Miss America to return to PSU

Miss America’s future plans may resemble your own more than you think. In a phone interview on Thursday, Oct. 18, Katie Harman said her next goal in life is to graduate from college.To accomplish her goal, Harman will be returning to PSU for the winter term of 2003 to complete her Speech Communications and Vocal Performance degree.

“I miss the camaraderie, the professors. I liked the atmosphere.”

She also looks forward to her actual studies, which, she said, is one activity she is missing out on this year.

“I love learning,” she said. “If I can learn something every day, I’m doing OK. I miss that about this year.”

In the future, Harman hopes to use some of the $75,000 she earned from the pageant to pursue graduate work in bioethics.

Harman’s educational goals are high. But she doesn’t regret temporarily putting school aside to fulfill the responsibilities that come with being Miss America.

“I’m getting that life experience,” she said.

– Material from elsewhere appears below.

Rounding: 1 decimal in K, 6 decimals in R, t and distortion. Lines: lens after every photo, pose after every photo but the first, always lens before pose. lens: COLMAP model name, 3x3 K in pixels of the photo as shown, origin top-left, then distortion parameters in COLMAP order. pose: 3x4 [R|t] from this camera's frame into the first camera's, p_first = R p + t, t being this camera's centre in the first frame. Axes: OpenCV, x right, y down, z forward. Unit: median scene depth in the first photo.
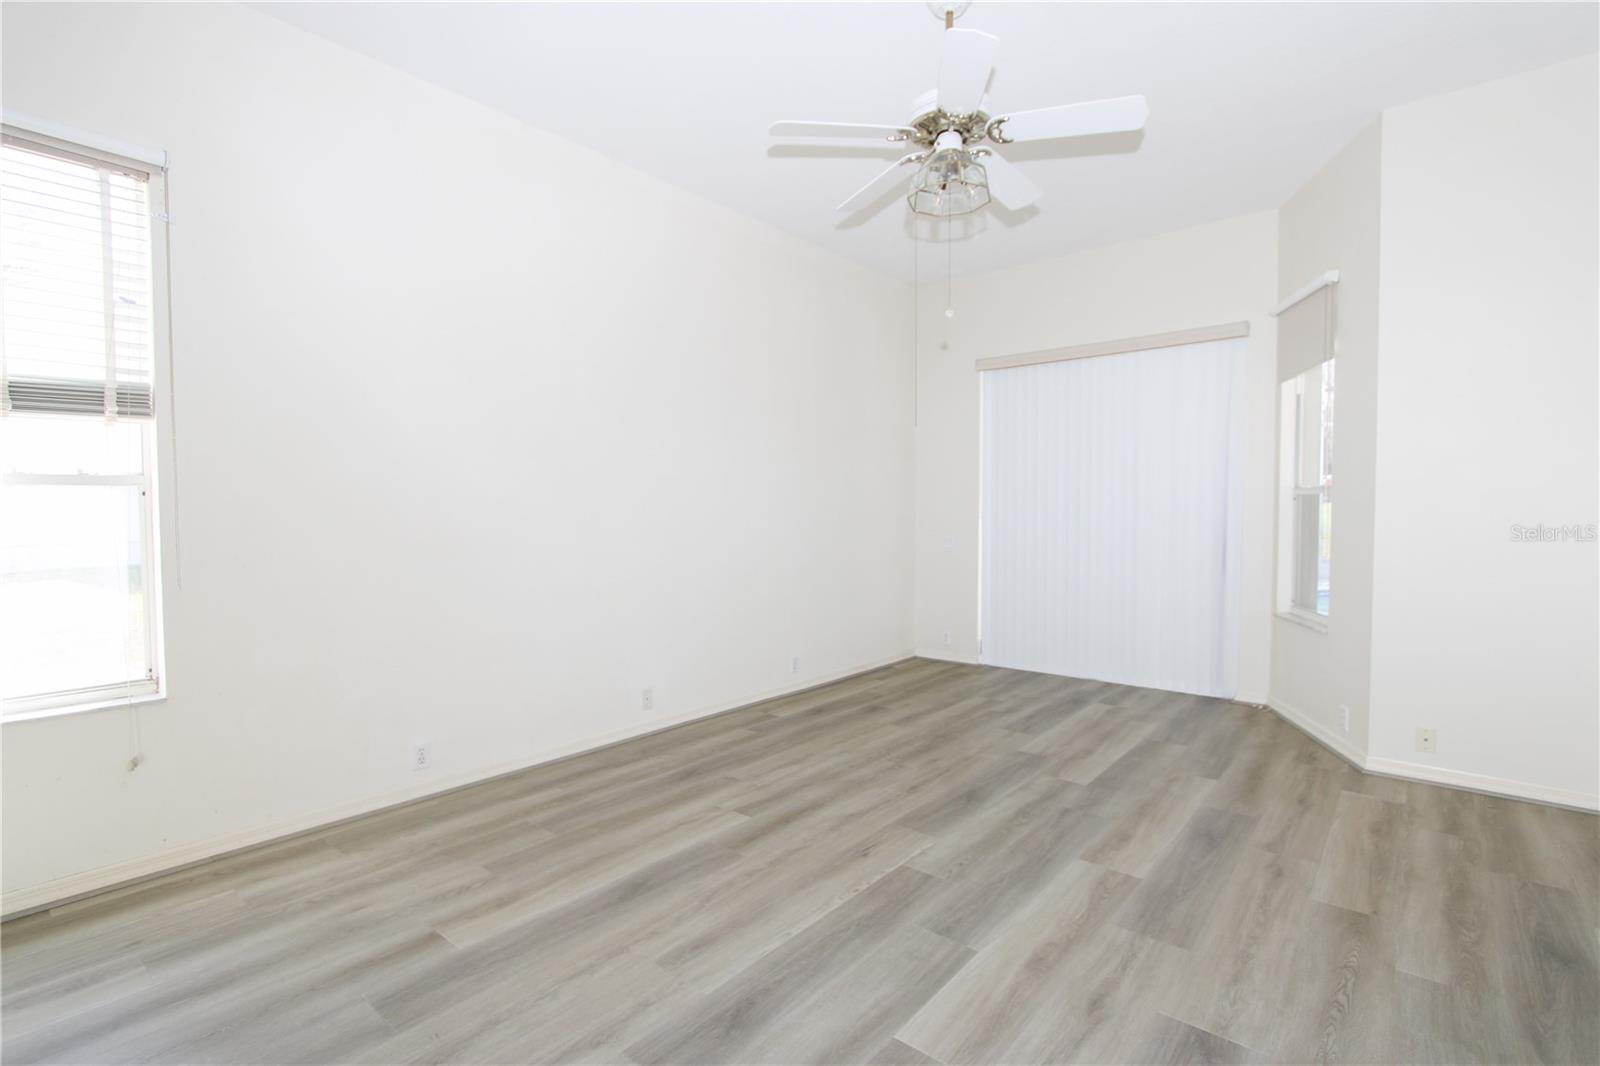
lens RADIAL K [[743.3, 0, 803.2], [0, 743.3, 548.4], [0, 0, 1]] dist [-0.000765, -0.000618]
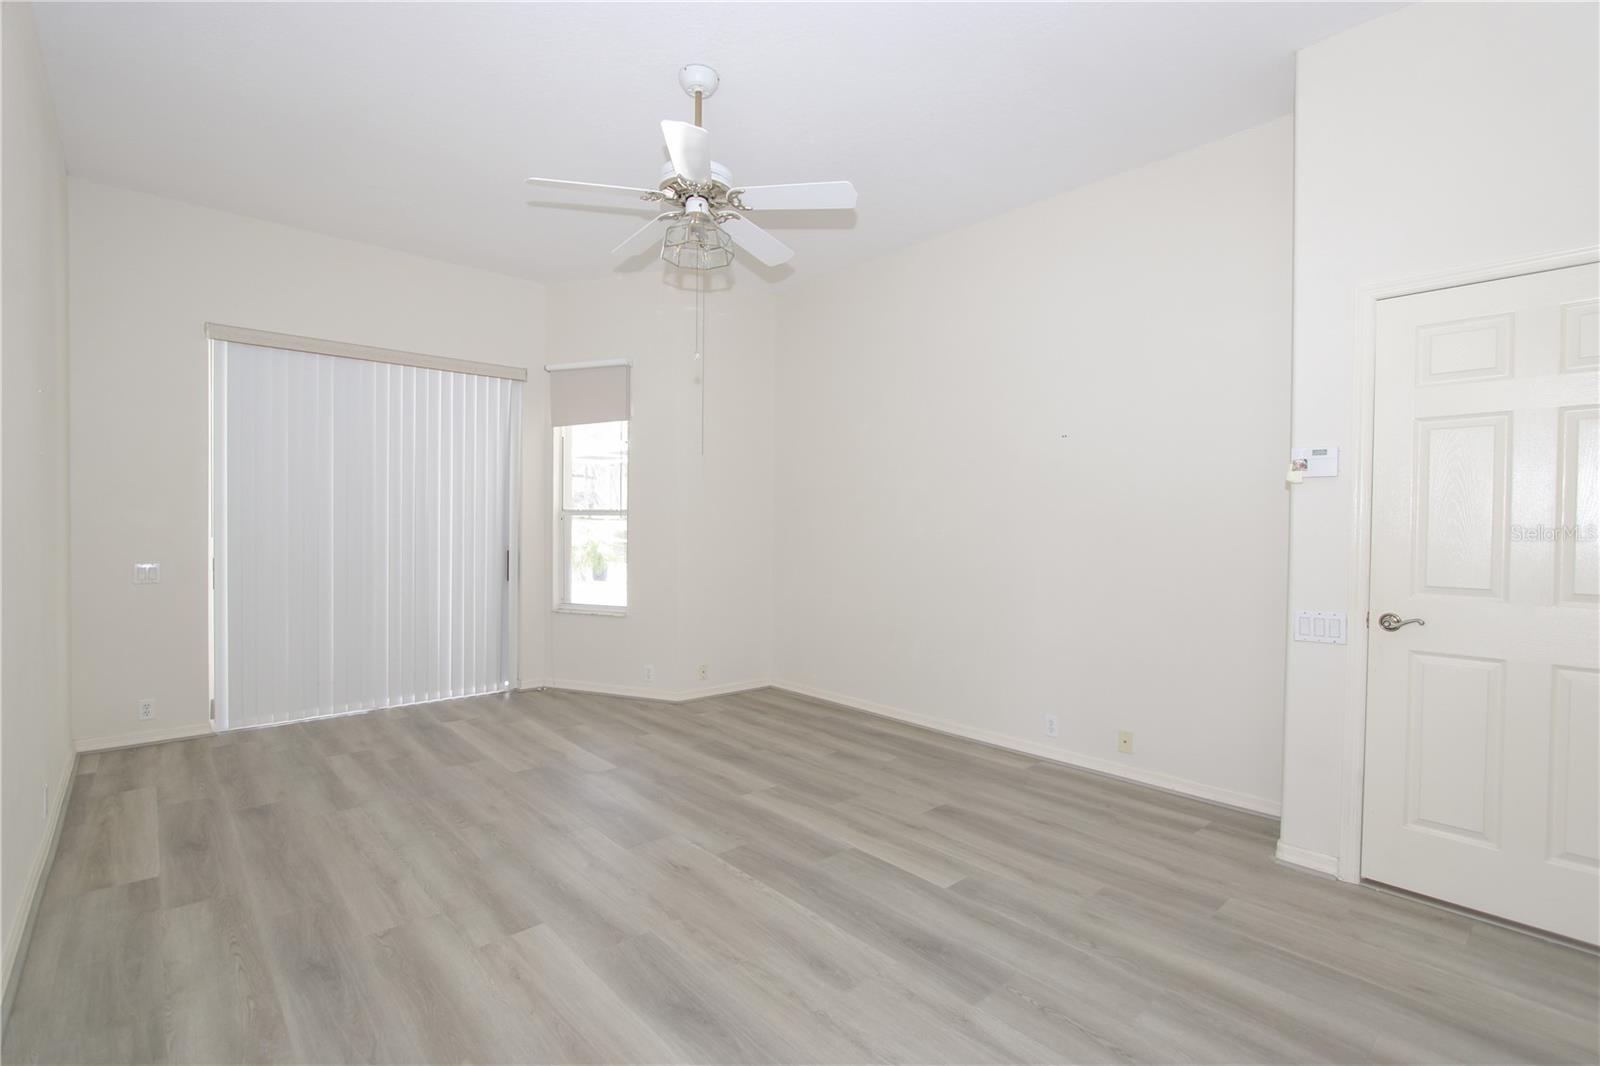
lens RADIAL K [[743.3, 0, 803.5], [0, 743.3, 524.2], [0, 0, 1]] dist [-0.000765, -0.000618]
pose [[0.134496, 0.010231, 0.990861, -0.754572], [0.036303, 0.999225, -0.015245, -0.031503], [-0.990249, 0.038022, 0.134020, 0.569227]]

She is also educating herself through reading in her spare time.

“I like to read biographies. People’s lives are fascinating.”

Harman is currently reading the biography of Beverly Sills, a world-famous opera singer who raised over $80 million for causes concerning birth defects and Multiple Sclerosis. But Harman admires Sills for yet another reason than her renowned vocal skills and financial generosity.

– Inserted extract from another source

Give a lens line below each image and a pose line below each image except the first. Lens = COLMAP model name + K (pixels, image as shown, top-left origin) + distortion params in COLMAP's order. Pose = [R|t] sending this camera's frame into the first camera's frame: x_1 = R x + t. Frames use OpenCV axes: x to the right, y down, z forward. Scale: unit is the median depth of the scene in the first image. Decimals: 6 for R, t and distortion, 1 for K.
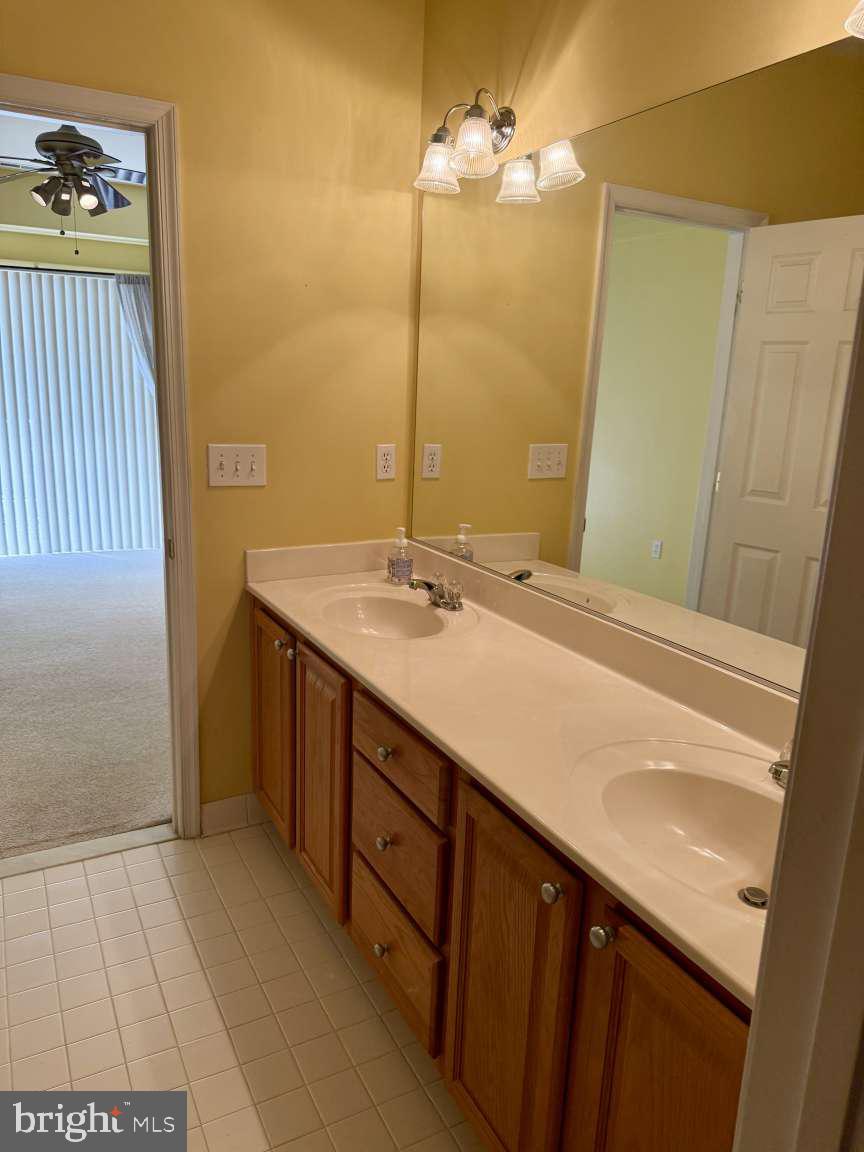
lens RADIAL K [[819.8, 0, 431.9], [0, 819.8, 574.2], [0, 0, 1]] dist [-0.016370, -0.013876]
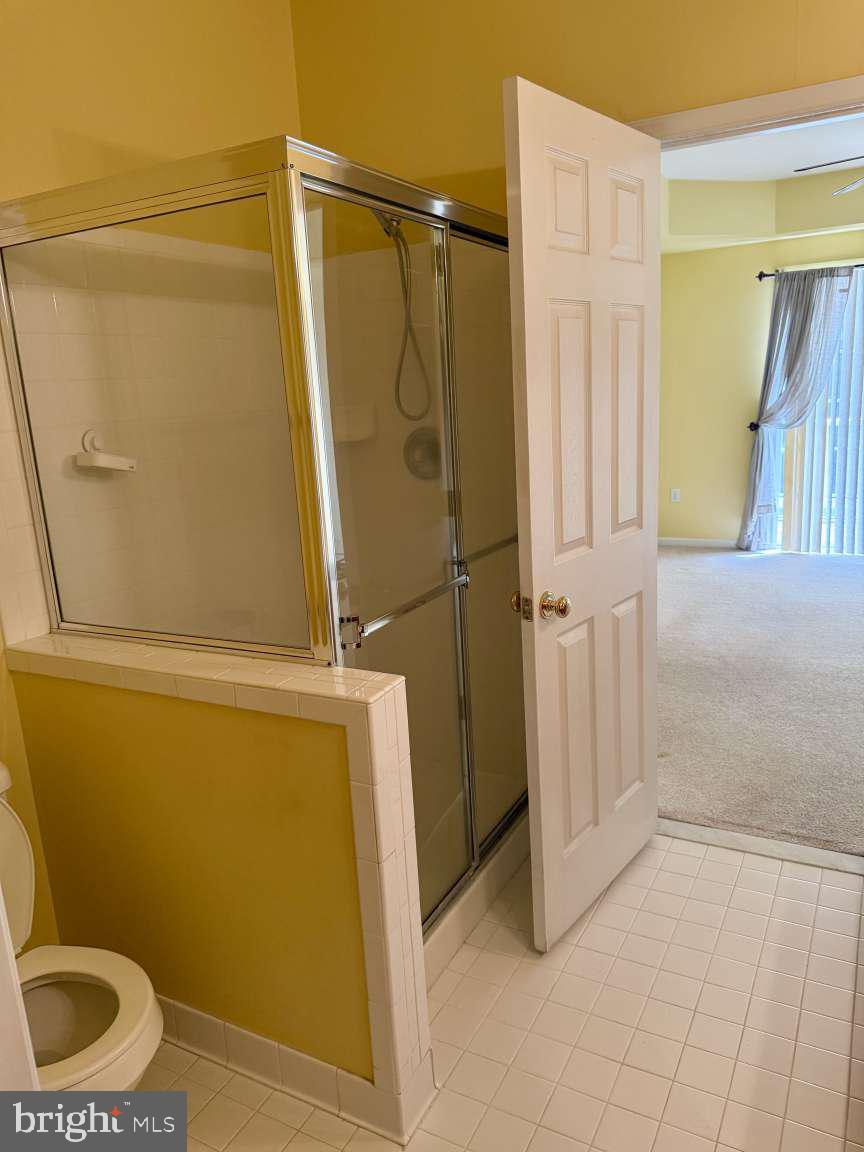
lens RADIAL K [[819.8, 0, 434.7], [0, 819.8, 578.6], [0, 0, 1]] dist [-0.016370, -0.013876]
pose [[0.545577, 0.130048, -0.827909, 0.113566], [-0.124628, 0.989492, 0.073302, -0.010790], [0.828742, 0.063189, 0.556051, 0.060341]]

“I find Sills influential simply because she was herself,” Harman said. “She was very motivated. And she wanted to perform for herself.”

Sills is only one of many of Harman’s role models.

“I look up to anyone who is willing to be themselves. So I have a lot of people I look up to.”

Harman finds Portlanders fit this mould of people willing to be themselves, which she can see in the way they dress.

“Portland has a very relaxed fashion sense. It’s unique to each person,” she said. “Portlanders accept style as an individual thing: whatever you choose to do, that is what is appropriate.”

This individualistic mind-set, she said, has influenced her own fashion style. The influence is apparent in her low-key apparel and minimal amount of makeup, both highlighting her own natural beauty instead of drawing attention to the clothing and makeup themselves.

“I know my style exemplified me,” she said. “(It’s important to have) confidence in personal style.”

Harman’s minimalist approach to style carries over to her social life. She doesn’t try to impress her friends with her new title.

“My friends will always know me as Katie,” she said. “This isn’t going to change me. I’m fitting in the role of Miss America – it’s not becoming me.”

Actually, not all Harman’s friends know her as Katie. Some of her friends, she said, call her “peanut” because of her small size: Harman is only five feet three inches tall.

Harman is taking advantage of her voice this year to tell others of the “power of positive thoughts,” a philosophy inspired by her Christian beliefs.

“A message I like to give everyone is a message of no regrets,” she said. Harman realizes we will always have regrets in our lives, but through positive thinking, she said, we can overcome them.

Harman hopes to continue to spread this message when she visits Afghanistan’s neighboring countries in the near future.